En tus novelas, un tema recurrente es la crítica a la burguesía paraguaya y a la iglesia, principalmente a esos curas castradores.

Recuerdo que una vez, en el colegio, un cura dijo: «No se masturben, se van a volver locos», y yo le contesté que era muy raro porque realmente yo me iba a volver loco si no me masturbaba. Por supuesto, me echó de clase. En un momento dado, en Diálogos…, el profesor reprende a uno de los alumnos por ser un «calentón», hablando mal y pronto. Y el alumno le contesta que no está de acuerdo con el castigo porque su sexualidad es su expresión de libertad. En la época de la dictadura, uno debía cuidar mucho las palabras que decía, por el riesgo de ir a parar junto a Pastor Coronel. Entonces, el acto sexual se volvía un acto de libertad que te estaban negando en otros niveles. Sí, en mis novelas hay mucho sexo porque era una manera de resistencia y oposición a un sistema hipócrita, convencional, cavernario, reaccionario. Y si a la gente le molestaba, albricias. Ya que no se puede emocionar a esta gente, vamos a escandalizarla. Es algo básico. En mis novelas vas a encontrar el tema del sexo, la soledad, la libertad y la muerte. Porque son cosas que siempre me preocuparon.
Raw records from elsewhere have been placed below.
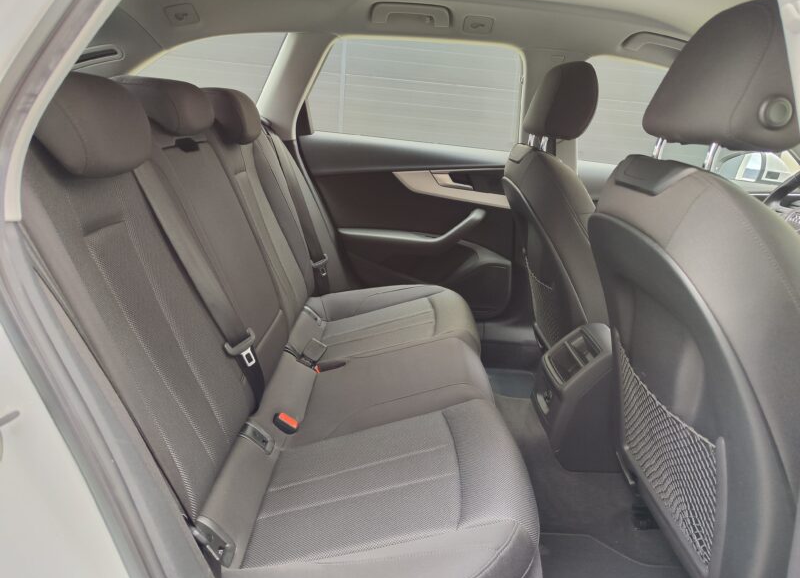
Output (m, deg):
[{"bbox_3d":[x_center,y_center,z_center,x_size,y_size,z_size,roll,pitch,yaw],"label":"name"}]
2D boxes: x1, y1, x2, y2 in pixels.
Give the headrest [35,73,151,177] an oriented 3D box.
[{"bbox_3d":[-0.477,-0.248,0.800,0.145,0.155,0.250,-1,18,0],"label":"headrest"}]

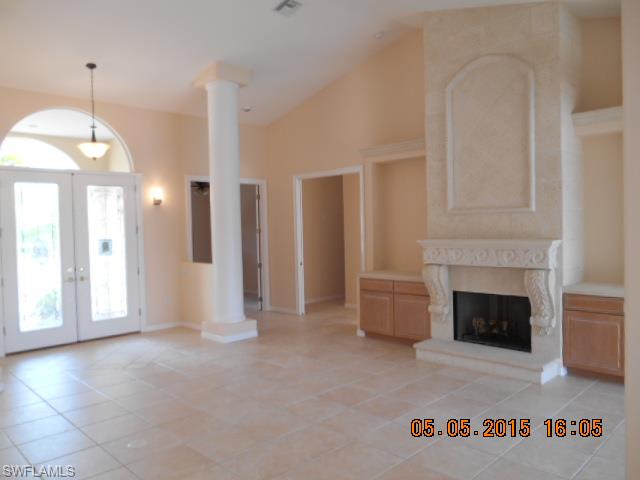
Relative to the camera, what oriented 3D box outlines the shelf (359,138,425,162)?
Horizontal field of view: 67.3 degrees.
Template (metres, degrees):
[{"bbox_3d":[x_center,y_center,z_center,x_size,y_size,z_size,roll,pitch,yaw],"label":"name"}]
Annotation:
[{"bbox_3d":[1.153,-1.287,6.981,0.278,0.189,1.322,-3,2,-45],"label":"shelf"}]

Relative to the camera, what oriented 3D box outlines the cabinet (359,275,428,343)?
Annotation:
[{"bbox_3d":[1.203,0.948,6.790,0.576,0.884,1.173,-3,2,-45],"label":"cabinet"}]

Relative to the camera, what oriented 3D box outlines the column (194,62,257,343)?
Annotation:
[{"bbox_3d":[-1.385,-0.525,7.133,0.601,3.925,0.601,-3,2,-45],"label":"column"}]

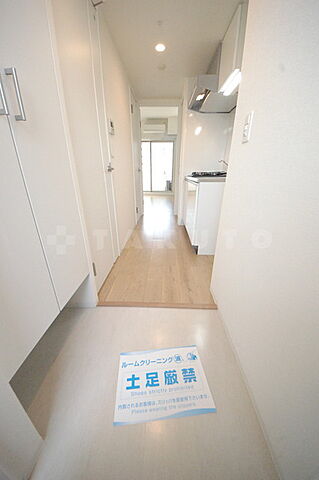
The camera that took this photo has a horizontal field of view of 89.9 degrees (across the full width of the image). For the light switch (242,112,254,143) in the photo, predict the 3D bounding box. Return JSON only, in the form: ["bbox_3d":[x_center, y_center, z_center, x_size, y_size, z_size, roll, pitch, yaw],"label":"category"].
[{"bbox_3d":[0.443,-0.562,0.807,0.012,0.120,0.070,1,23,2],"label":"light switch"}]

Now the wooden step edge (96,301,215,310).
[{"bbox_3d":[-0.022,0.509,1.243,0.930,0.022,0.040,1,23,2],"label":"wooden step edge"}]

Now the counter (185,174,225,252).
[{"bbox_3d":[0.701,-0.436,2.321,0.595,0.855,1.200,1,22,1],"label":"counter"}]

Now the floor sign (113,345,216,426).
[{"bbox_3d":[0.016,0.700,0.806,0.440,0.005,0.288,-2,23,-5],"label":"floor sign"}]

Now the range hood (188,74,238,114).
[{"bbox_3d":[0.706,-1.793,2.001,0.585,0.164,0.614,1,23,2],"label":"range hood"}]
Respecto a Los ensayos (Napa, 1982), una vez me contaste que comenzaste con la parte central del libro, que se llama, precisamente, «Los ensayos», y seguiste con lo que la rodea.

Quería reflejar la soledad del creador en una sociedad como la nuestra, mediocre hasta decir basta. En la novela hay un chico que canta en la iglesia de su pueblo, y no solo canta de maravilla sino que causa disturbios para el cura porque es muy lindo y todas las chicas están locas por él. Entonces, el cura le pide que se retire del coro porque es el único que afina y pone en evidencia a los veinte restantes. Así, era pasar el rasero por abajo y apoyar la mediocridad de los demás. Quería poner en evidencia la mediocridad de la gente que rechaza al creador. Pero escribir un libro así en un ambiente tan mediocre ha sido una pérdida de tiempo, porque nadie entendió lo que quería reflejar. La gente se quejaba porque se decía tres veces «puta» o dos veces «carajo». Eso me recuerda la anécdota de Casaccia en el encuentro sobre literatura paraguaya que organizó radio Cáritas en 1966, ese en el que estuvieron Roa Bastos y Vargas Llosa. En el momento de las preguntas, se levanta una señora y dice: «Señor Casaccia, ¿por qué hay tantas palabrotas en su libro? Que yo no he leído porque es muy obsceno». «Sencillo, señora», le contesta, «si usted va por la calle y le cae una maceta en la cabeza, no mira al cielo y dice: “¡Oh, hados terribles del destino que me castigáis tan injustamente!” Usted mira al balcón y grita: “¡La puta, carajo, quién es el imbécil que dejó caer la maceta!”». La señora se levantó y se retiró.

El pecado de Casaccia fue pertenecer a una familia de la alta burguesía. Si Roa Bastos hablaba mal de la burguesía no importaba, porque era un hombre de pueblo, y comunista. Casaccia no podía hacerlo. (S. F.)